Development of a novel crash based hotspot identification model considering multiple dimensions of crash reports
摘要
Safety improvement of roads requires accurate identification of road crash hotspots. Hotspot identification (HSID) models available in literature use crash records and/or road, traffic and traffic regulatory information for identifying potentially unsafe locations. The available Bayesian Hotspot Identification (HSID) models cannot be directly applied to urban road networks. This is because they require crash prediction models and crash modification factors, which are predominantly developed for highway environments. Thus, the hotspot analysis of urban roads relies on crash based HSID models, and these models use only crash occurrence and severity information and do not consider randomness in crash severity outcomes. The present work proposes a novel crash-based HSID model framework using Bayes Theorem, named Expected Property Damage Only (ExPDO) model, which considers all dimensions of crash information available and also incorporates randomness in crash severity outcomes. Randomness in crash severity outcomes was incorporated by estimating expected severity outcomes given the crash had occurred in a given situation, based on information available in crash reports. Performance of HSID models depend on choice of segmentation method.

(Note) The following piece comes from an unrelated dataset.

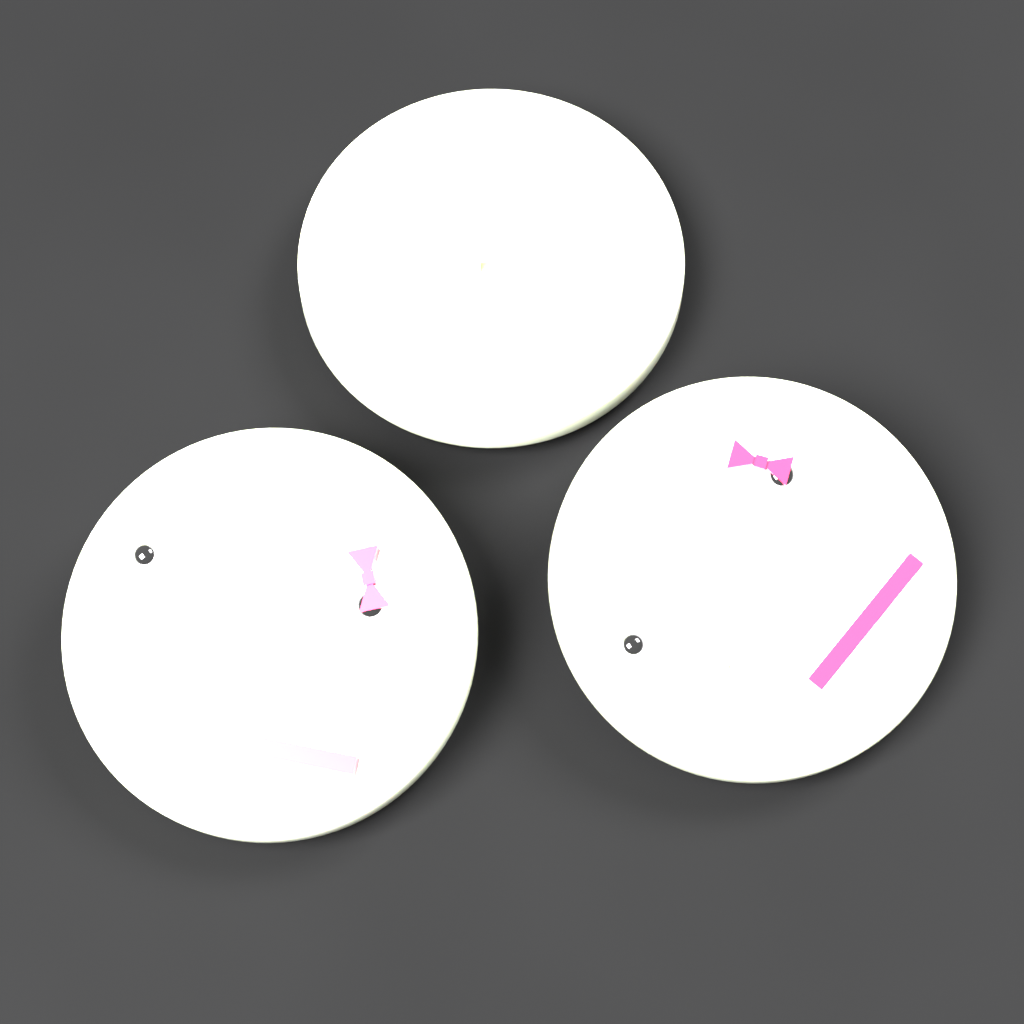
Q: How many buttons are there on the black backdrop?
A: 3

Spatial Hotspot Analysis with Getis-OrdGi* statistic and Moran’s I has been observed to be most appropriate for hotspot identification for urban road networks. Hotspot analysis performance of proposed ExPDO and conventional PDO models with Getis-OrdGi* statistic and Moran’s I. were compared using four-year crash records (2015–2018) from road network of Patna, India. Site Consistency, Method Consistency and False Identification tests were used for evaluation and ExPDO model was observed to more reliable compared to conventional PDO model. ExPDO improved SCT from 93.54 to 96.77, MCT from 0 to 1 (99% confidence), and reduced false positives compared to PDO, emphasizing its overall effectiveness.